§ Work order
Recast the data below as a CSV with two columns, text and answer, giving each text and its answer one row. Put every value in double quotes with line breaks replaced by spaces, and leave out the pictures.

§ Listed records

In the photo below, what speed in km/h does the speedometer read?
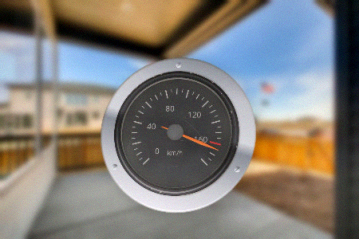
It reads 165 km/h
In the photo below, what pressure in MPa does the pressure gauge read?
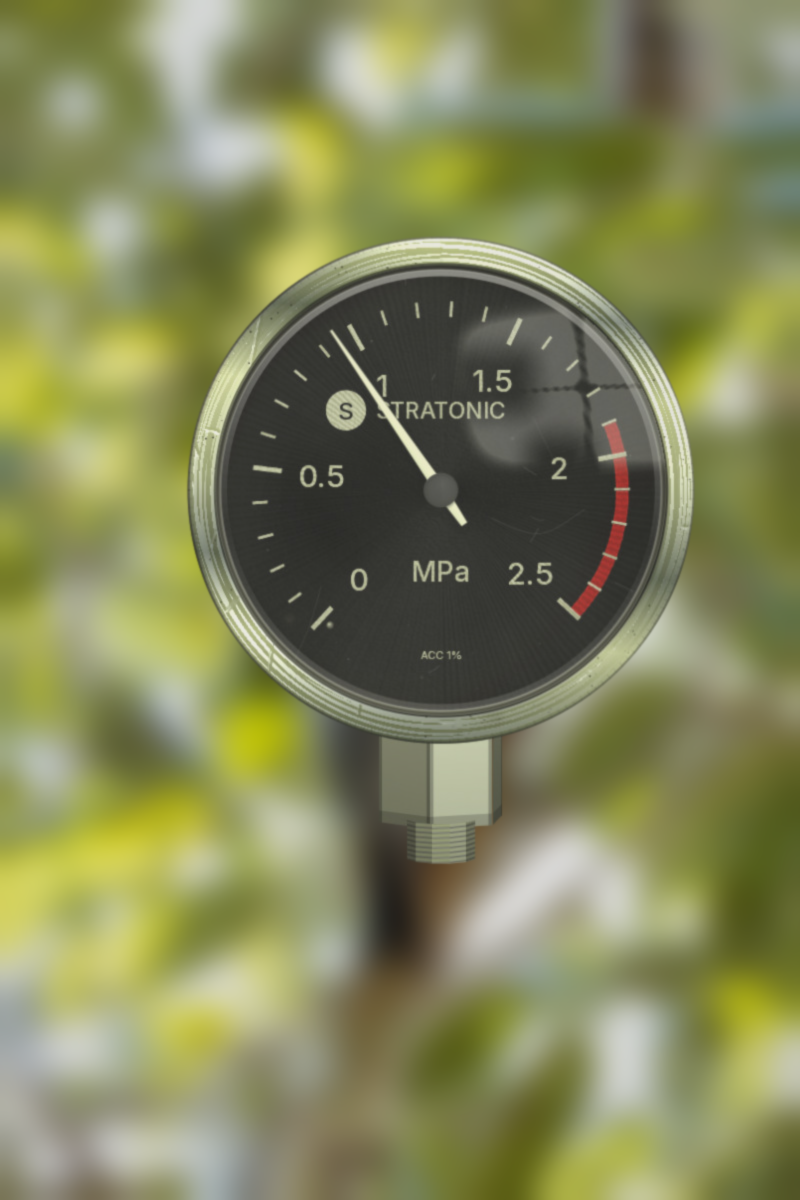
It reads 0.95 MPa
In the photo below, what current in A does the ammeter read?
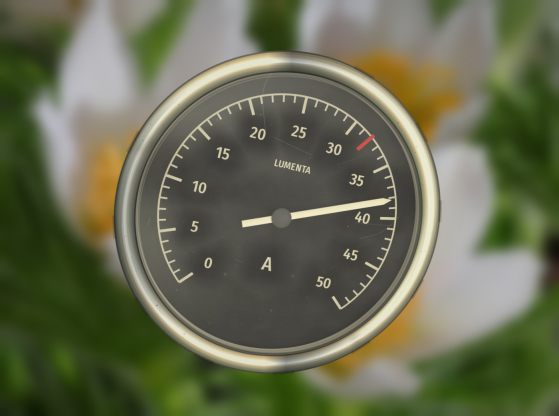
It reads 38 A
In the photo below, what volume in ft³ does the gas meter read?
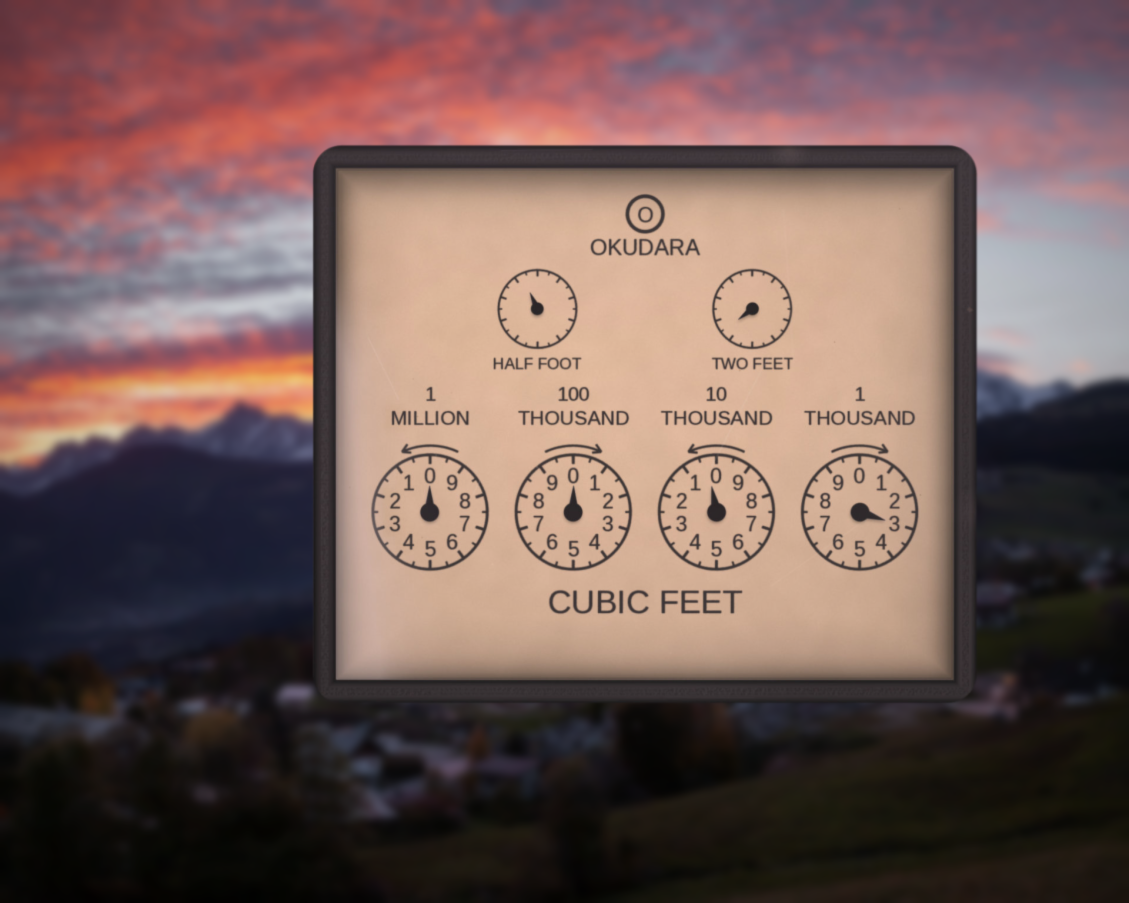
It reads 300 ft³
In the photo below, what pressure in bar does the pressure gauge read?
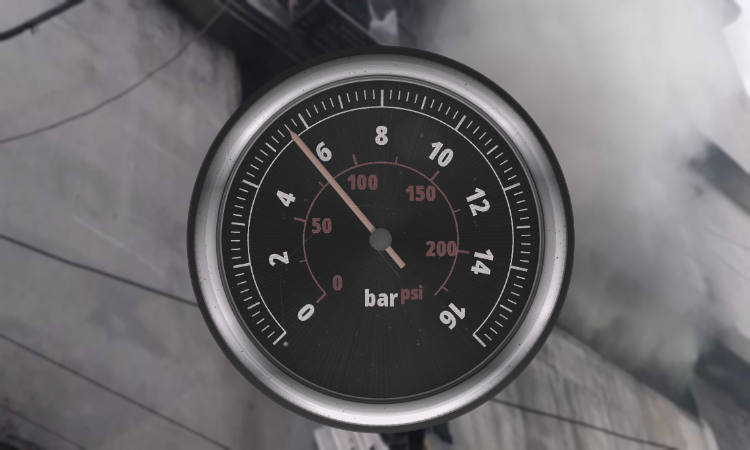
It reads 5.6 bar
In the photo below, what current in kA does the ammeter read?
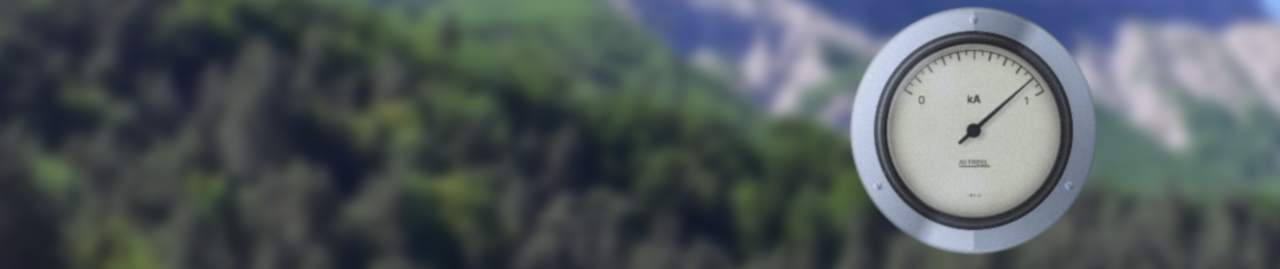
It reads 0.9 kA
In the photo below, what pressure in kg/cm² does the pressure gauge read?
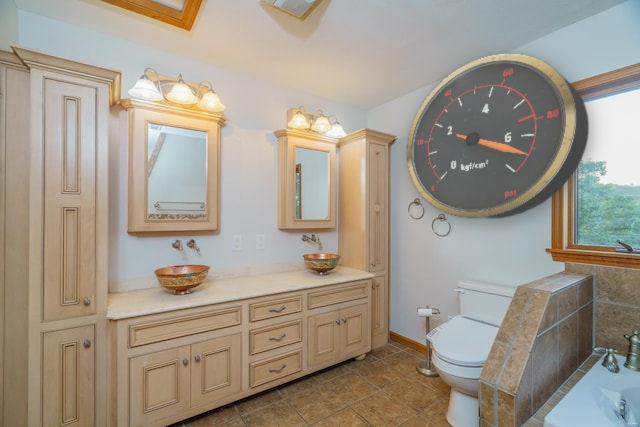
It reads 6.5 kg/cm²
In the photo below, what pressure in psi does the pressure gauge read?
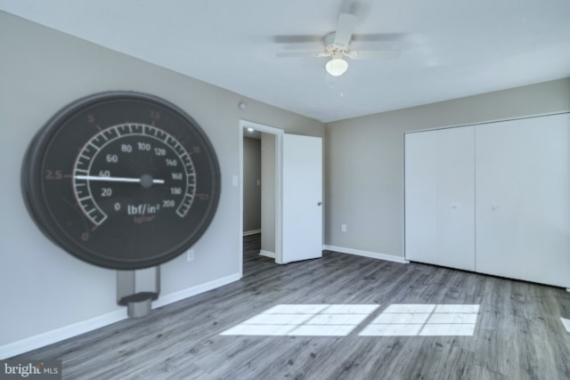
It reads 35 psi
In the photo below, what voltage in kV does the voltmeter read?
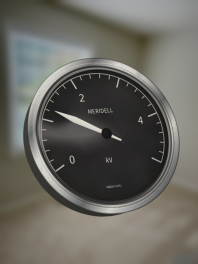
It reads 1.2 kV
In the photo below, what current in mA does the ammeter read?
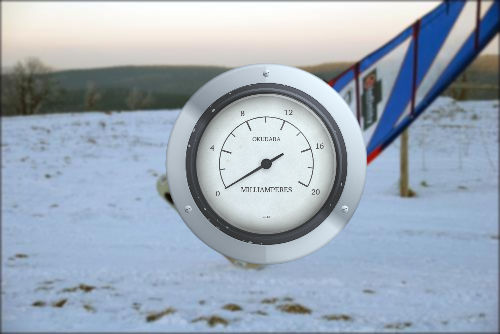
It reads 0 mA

§ Answer below
text,answer
"In the photo below, what speed in km/h does the speedometer read? It reads","165 km/h"
"In the photo below, what pressure in MPa does the pressure gauge read? It reads","0.95 MPa"
"In the photo below, what current in A does the ammeter read? It reads","38 A"
"In the photo below, what volume in ft³ does the gas meter read? It reads","300 ft³"
"In the photo below, what pressure in bar does the pressure gauge read? It reads","5.6 bar"
"In the photo below, what current in kA does the ammeter read? It reads","0.9 kA"
"In the photo below, what pressure in kg/cm² does the pressure gauge read? It reads","6.5 kg/cm²"
"In the photo below, what pressure in psi does the pressure gauge read? It reads","35 psi"
"In the photo below, what voltage in kV does the voltmeter read? It reads","1.2 kV"
"In the photo below, what current in mA does the ammeter read? It reads","0 mA"